Sin embargo, algunas investigaciones antropológicas realizadas durante el siglo pasado sobre los pueblos originales que todavía quedan en el mundo nos dicen que, en esas sociedades, primitivas (según nosotros), la jornada de trabajo semanal es muy inferior. Por ejemplo, en la tribu !Kung (cazadores- recolectores) se estima en dos días y medio a la semana, a razón de 6 horas diarias. Entre las tribus Machiguenga y Kayapo en Brasil, en algo menos de 5 horas al día. Y aquí seguimos nosotros, fichando de 9 a 7.

Creo que el esquema actual no tiene sentido y cada vez tendrá menos. La digitalización significa, en esencia, la automatización de todos los sectores de la economía, pero especialmente en el sector de los servicios, último reducto de alta densidad de empleo humano. Es inevitable que en los próximos años desaparezcan millones de empleos actuales: dependiendo de la fuente, la pérdida podría ser de entre el 25% y el 50% del total de los trabajos existentes en la actualidad. No hay un cuarto sector de la economía al que podamos mover los excedentes de fuerza laboral, como hicimos en las revoluciones económicas anteriores.

Ante la disyuntiva de aumentar la productividad a costa de incrementar aún más el desempleo, creo que lo más razonable es una reducción estructural de la jornada laboral. Así podríamos mantener la cohesión de la sociedad y que la diferencia entre riqueza y pobreza no quede definida por la posesión o no de un puesto de trabajo.

Una alternativa consistiría en el trabajo en jornadas de 6 horas, en una semana de 4 días laborables (24 horas a la semana). Eso significaría una reducción del 40% sobre la duración actual, que neutralizaría el efecto esperado de la automatización respecto del desempleo.
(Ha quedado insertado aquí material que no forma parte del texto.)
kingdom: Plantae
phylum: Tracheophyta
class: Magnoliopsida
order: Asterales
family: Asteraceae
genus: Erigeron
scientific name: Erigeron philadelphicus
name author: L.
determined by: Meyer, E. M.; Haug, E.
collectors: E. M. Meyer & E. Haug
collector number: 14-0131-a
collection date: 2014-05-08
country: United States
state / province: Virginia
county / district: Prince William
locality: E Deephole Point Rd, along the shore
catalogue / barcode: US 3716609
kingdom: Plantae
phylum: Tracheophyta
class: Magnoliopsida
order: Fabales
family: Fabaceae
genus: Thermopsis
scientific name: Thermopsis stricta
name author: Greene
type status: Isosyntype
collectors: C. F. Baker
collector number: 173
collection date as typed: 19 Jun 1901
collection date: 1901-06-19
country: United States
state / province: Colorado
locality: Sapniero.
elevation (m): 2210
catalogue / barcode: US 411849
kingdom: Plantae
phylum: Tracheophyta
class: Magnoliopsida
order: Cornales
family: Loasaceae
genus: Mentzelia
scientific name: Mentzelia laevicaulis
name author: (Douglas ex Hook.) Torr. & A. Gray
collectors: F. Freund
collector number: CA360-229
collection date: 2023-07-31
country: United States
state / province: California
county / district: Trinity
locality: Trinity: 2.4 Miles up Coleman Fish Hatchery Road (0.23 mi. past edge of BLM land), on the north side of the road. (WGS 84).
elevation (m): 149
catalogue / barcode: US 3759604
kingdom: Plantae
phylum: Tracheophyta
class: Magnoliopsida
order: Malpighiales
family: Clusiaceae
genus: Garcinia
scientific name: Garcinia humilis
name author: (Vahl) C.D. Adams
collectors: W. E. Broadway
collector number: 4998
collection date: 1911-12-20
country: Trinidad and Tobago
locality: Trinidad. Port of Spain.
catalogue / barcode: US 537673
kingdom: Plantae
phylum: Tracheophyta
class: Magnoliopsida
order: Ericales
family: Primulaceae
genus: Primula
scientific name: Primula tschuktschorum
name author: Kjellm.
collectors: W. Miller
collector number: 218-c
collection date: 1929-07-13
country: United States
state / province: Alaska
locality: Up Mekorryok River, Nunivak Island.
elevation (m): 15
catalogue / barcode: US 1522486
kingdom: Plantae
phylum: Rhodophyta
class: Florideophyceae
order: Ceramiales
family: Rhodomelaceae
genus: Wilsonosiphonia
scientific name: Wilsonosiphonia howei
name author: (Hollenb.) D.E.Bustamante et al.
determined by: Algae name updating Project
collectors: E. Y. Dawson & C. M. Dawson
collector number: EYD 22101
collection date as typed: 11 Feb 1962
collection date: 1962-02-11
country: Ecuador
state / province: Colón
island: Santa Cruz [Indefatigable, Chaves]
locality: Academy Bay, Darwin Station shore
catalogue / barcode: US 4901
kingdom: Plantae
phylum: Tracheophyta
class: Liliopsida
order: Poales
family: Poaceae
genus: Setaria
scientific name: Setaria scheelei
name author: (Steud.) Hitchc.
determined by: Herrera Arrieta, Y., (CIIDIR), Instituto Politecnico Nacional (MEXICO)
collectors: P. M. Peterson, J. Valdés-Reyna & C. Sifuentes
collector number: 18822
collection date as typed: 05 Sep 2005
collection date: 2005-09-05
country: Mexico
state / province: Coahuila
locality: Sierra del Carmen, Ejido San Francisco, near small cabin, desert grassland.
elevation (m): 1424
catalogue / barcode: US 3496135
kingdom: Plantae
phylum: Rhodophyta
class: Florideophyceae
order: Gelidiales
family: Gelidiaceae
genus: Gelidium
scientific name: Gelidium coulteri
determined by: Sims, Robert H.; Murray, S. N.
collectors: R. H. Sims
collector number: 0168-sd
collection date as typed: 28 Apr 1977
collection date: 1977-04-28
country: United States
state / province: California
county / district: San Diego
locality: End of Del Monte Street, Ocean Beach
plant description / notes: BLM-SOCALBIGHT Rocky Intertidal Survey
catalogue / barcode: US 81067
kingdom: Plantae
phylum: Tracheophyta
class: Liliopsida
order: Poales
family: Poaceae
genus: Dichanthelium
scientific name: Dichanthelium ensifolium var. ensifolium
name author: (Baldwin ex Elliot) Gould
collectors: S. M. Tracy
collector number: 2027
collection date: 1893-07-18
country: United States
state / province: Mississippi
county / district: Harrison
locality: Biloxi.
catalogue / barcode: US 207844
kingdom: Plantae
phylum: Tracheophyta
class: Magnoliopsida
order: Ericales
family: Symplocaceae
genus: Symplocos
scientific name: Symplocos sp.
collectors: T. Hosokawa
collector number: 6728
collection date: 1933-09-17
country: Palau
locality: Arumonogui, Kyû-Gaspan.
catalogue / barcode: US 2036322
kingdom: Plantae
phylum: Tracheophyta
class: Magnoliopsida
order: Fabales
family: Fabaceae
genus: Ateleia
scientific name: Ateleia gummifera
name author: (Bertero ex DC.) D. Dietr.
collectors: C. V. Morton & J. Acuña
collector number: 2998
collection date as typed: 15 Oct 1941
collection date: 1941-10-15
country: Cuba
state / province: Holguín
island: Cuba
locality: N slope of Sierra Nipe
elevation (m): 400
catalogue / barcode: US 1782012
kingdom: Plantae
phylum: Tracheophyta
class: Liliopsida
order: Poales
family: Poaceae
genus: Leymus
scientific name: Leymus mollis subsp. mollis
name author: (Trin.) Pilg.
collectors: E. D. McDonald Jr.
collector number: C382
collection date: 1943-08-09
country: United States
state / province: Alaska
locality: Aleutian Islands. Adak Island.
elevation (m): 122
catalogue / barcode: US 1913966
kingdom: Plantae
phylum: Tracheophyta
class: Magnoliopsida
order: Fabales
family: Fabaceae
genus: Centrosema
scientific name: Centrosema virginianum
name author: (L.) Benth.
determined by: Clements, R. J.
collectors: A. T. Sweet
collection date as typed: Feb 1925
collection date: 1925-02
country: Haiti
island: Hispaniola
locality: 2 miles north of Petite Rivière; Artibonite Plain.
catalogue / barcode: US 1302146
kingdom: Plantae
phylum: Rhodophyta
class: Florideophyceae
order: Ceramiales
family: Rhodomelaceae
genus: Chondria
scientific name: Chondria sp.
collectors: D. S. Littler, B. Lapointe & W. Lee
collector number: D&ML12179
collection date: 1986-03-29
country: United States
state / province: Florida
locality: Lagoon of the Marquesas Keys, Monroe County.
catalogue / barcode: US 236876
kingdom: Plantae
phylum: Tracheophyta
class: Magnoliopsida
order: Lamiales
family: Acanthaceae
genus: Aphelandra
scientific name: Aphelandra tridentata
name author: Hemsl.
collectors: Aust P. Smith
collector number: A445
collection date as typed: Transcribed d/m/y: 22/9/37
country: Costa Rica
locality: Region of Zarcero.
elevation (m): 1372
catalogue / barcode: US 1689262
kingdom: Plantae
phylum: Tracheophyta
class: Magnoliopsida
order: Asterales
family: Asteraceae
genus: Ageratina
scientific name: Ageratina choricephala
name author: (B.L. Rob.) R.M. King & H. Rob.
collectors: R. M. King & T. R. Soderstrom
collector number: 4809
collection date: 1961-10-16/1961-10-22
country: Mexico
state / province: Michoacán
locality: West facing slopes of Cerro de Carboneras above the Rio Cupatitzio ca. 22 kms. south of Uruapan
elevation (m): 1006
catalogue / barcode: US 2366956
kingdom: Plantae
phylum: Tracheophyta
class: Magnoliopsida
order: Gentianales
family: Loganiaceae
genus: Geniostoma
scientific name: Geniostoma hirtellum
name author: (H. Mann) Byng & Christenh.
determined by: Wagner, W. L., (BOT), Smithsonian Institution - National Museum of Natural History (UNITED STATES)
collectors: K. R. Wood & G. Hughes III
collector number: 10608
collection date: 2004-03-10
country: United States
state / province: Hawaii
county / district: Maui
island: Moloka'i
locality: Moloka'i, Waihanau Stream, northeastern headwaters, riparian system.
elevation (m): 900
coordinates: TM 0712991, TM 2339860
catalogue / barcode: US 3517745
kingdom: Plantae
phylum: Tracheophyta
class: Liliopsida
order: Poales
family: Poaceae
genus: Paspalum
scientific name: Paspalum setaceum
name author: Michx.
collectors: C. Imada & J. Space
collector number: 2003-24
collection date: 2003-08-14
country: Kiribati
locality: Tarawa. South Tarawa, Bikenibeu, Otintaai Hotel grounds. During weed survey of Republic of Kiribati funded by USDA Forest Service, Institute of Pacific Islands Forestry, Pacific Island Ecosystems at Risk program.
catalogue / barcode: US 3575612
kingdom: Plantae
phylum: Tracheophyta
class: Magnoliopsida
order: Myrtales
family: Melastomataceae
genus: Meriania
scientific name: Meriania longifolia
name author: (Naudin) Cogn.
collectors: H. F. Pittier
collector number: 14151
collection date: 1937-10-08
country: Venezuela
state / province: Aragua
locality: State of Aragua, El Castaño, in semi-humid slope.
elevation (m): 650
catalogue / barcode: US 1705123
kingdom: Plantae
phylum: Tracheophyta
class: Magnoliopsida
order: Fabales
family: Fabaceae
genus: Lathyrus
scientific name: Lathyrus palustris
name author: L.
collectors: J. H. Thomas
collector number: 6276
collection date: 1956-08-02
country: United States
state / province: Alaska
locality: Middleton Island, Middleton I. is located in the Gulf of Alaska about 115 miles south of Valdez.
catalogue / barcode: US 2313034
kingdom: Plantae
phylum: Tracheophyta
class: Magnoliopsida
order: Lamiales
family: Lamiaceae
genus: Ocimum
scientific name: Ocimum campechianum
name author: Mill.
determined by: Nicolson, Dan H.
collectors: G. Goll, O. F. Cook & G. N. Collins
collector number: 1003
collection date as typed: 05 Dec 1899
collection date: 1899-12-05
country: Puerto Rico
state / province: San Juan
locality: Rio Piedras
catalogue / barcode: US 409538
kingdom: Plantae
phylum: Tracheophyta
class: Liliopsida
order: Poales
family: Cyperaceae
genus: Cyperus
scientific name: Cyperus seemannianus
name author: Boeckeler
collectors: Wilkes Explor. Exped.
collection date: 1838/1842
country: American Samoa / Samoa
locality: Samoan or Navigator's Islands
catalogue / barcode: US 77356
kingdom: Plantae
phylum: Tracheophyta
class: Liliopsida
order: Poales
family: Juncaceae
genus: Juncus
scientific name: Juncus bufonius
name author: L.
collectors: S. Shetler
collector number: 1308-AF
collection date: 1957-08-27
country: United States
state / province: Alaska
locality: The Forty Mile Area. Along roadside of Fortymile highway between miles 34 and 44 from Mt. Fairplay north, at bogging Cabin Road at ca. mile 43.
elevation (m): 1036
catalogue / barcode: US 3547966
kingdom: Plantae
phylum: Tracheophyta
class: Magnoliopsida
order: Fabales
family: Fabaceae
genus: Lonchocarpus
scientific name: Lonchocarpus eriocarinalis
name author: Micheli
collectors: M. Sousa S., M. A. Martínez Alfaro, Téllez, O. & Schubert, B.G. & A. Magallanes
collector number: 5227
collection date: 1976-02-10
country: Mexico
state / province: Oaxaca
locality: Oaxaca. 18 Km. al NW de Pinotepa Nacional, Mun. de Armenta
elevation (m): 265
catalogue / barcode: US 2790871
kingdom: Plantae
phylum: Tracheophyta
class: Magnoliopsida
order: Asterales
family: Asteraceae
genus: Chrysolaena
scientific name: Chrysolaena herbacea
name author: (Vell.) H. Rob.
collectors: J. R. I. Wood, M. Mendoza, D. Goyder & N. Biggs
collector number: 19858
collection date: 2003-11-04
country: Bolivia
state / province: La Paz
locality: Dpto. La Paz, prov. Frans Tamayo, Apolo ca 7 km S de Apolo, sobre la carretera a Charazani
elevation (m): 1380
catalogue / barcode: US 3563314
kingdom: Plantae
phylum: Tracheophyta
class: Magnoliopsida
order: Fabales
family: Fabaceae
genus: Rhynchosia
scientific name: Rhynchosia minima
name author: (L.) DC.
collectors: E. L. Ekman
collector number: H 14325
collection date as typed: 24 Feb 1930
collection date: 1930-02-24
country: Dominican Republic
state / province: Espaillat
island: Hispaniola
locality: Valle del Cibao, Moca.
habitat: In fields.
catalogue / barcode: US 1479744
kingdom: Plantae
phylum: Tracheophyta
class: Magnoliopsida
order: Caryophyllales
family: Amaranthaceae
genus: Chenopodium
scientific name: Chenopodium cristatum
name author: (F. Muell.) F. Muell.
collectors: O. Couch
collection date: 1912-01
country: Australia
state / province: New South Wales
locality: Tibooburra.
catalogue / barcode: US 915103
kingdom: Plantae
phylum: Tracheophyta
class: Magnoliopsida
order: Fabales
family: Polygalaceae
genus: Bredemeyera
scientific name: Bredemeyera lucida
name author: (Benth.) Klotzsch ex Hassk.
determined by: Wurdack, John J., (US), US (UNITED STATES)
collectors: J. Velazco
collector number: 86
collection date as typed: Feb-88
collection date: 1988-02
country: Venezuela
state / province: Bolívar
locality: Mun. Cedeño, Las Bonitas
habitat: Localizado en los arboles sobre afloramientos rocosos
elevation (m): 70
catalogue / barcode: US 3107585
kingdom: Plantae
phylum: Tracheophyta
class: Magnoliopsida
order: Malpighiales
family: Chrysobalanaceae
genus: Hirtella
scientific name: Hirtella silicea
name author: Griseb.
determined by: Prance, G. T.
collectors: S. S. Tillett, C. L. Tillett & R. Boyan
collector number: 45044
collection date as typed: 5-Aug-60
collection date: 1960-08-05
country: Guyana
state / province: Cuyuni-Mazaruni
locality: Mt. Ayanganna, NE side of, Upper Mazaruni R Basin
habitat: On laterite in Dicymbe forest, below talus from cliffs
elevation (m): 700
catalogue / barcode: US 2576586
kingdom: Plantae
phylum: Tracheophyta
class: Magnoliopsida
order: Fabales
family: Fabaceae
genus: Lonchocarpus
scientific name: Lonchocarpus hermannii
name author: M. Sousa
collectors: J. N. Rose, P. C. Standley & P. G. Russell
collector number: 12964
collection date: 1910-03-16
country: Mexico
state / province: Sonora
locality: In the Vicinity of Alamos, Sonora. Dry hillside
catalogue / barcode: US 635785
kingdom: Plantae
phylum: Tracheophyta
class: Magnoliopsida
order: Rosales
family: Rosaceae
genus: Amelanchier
Este esquema facilita, además, el trabajo por turnos en todos los sectores de la economía. Una manera de comenzar a introducir esta nueva jornada laboral sería introducirla en la cercanía de la jubilación, por ejemplo 10 años antes. Eso se haría a costa de estirar la vida laboral, quizás hasta los 70 años, lo que, por otra parte, permitiría mantener la solvencia de los modelos de pensiones públicas actuales en buena parte del mundo y en España.

La reducción de la jornada de trabajo no ha significado un menor avance científico o técnico durante el siglo pasado, más bien al contrario. El verdadero éxito sería lograr que, además de reducir el peso de nuestra maldición laboral y la lacra del desempleo, lográsemos usar el tiempo libre para alimentar un renacimiento humanista en nuestra sociedad, aunque eso ya me parece pedir demasiado.